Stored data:
***

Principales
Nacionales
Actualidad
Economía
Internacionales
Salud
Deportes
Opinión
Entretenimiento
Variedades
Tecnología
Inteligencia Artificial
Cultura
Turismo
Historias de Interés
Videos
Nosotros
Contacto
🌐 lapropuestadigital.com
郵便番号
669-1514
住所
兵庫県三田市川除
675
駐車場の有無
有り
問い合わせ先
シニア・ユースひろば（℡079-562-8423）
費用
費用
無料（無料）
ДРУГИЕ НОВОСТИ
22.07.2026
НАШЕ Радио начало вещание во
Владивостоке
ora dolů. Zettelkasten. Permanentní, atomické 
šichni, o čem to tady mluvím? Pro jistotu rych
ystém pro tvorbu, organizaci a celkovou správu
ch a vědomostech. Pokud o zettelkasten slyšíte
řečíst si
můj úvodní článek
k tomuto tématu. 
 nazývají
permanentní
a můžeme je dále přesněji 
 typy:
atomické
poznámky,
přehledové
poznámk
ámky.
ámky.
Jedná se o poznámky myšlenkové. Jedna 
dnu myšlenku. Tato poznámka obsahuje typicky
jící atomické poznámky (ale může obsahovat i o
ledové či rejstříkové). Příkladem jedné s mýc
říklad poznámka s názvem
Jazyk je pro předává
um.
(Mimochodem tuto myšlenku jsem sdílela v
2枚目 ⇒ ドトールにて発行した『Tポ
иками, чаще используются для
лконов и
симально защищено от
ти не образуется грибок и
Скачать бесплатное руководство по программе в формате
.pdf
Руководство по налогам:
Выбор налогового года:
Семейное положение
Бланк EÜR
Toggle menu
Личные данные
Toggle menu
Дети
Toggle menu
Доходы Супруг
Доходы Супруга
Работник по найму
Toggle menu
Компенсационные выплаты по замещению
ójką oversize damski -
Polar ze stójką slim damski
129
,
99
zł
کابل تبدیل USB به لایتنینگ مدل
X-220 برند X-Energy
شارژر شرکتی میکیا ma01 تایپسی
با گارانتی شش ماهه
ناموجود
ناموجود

***

ACTIVITY - For the word "poznámky", find all matching lines in the entries above and copy them out.

FINAL ANSWER -
poznámky,
Jedná se o poznámky myšlenkové. Jedna 
jící atomické poznámky (ale může obsahovat i o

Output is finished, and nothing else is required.